The Great Depression

BIS Quarterly Review  |  March 2015  | 
18 March 2015

(Extract from page 38 of BIS Quarterly Review, March 2015)

The perception that deflation is very costly is shaped to a large extent by the Great Depression, and in particular by the US experience.icon Especially in that country, the Great Depression followed a period of surging asset values, for both stock and house prices, a credit boom and robust output growth. Inflation was low or negative, reflecting strong increases in productivity, and interest rates were low. This period of apparent prosperity was brought to an end by the Wall Street Crash of October 1929. An unprecedented financial and economic meltdown followed, characterised by asset price collapses, bank panics, massive real economic contraction, mass unemployment, and dramatic goods and services price deflations in many countries. Between 1929 and 1933, real output in the United States dropped by almost one third and consumer prices by almost a quarter (Graph A). At the same time, nominal wages (hourly earnings in manufacturing) also fell by about one fifth, while the unemployment rate rose from 3% to 25%.

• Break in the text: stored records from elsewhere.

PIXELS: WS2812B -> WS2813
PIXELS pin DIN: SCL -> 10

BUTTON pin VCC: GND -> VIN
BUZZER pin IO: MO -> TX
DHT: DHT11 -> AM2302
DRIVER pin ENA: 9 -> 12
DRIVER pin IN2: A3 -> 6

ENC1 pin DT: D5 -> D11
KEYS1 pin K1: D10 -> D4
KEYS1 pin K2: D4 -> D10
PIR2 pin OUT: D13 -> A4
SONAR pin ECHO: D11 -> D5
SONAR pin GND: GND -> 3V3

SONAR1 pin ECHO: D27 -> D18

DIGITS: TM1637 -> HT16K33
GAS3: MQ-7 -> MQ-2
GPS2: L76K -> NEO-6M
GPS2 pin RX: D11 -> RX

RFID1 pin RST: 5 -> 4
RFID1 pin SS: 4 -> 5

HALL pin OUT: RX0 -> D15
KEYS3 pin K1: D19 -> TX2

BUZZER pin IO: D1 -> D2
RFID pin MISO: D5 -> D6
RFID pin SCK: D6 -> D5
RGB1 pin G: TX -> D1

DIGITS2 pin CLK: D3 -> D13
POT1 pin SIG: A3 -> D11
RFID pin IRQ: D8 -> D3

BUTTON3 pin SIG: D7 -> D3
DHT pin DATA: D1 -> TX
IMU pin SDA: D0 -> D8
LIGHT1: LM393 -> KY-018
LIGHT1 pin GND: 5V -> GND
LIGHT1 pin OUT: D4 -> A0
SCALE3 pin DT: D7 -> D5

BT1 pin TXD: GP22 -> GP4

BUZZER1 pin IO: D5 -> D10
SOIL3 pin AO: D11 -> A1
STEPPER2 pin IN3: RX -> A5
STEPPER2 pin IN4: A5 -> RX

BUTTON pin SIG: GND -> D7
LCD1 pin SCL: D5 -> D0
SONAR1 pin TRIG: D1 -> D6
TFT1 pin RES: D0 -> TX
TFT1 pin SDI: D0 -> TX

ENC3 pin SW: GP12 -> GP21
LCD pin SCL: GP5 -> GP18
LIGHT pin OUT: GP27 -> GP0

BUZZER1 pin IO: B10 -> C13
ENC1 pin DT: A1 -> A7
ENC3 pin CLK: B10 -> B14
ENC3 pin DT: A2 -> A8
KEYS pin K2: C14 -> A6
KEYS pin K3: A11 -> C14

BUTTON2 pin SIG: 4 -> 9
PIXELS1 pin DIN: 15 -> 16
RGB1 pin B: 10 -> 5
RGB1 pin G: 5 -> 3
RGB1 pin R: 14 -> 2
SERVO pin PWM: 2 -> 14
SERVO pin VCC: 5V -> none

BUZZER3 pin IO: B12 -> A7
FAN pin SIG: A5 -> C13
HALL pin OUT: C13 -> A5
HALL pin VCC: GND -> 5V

While the Great Depression was a global phenomenon, output generally contracted much more severely in the United States than elsewhere (Graph A, first panel). In the 15 countries in our sample, output, goods and services prices and asset prices fell substantially, but the cross-country dispersion is considerable. The median drop in real output between 1929 and 1933 was roughly 7%, much smaller than in the United States. And output recovered much faster too: by 1938, the median output per head in the group of economies for which data are available stood about 12% above its 1929 value, while it was still about 11% below in the United States.

Over this period, consumer prices behaved in a more similar way across countries (Graph A, second panel). The median price decline was about 18%, with a relatively narrow interquartile range across economies. The graph also shows that price levels were already on a declining trend before the onset of the Great Depression, consistent with our observation that persistent price deflation started in most countries during the early or mid-1920s. By contrast, property and equity prices in most countries peaked just before the economic contraction (Graph A, third and fourth panels). The median decline in house prices between 1929 and 1933 was about 22%; that in equity prices from their 1928 peak was about 51% by 1931 and in the United States no less than 67%.

The Great Depression at a glance

icon The extensive literature on the Great Depression includes Friedman and Schwartz (1965), Bernanke (1983, 1995), Bernanke and James (1991), Eichengreen (1992) and Temin (1989).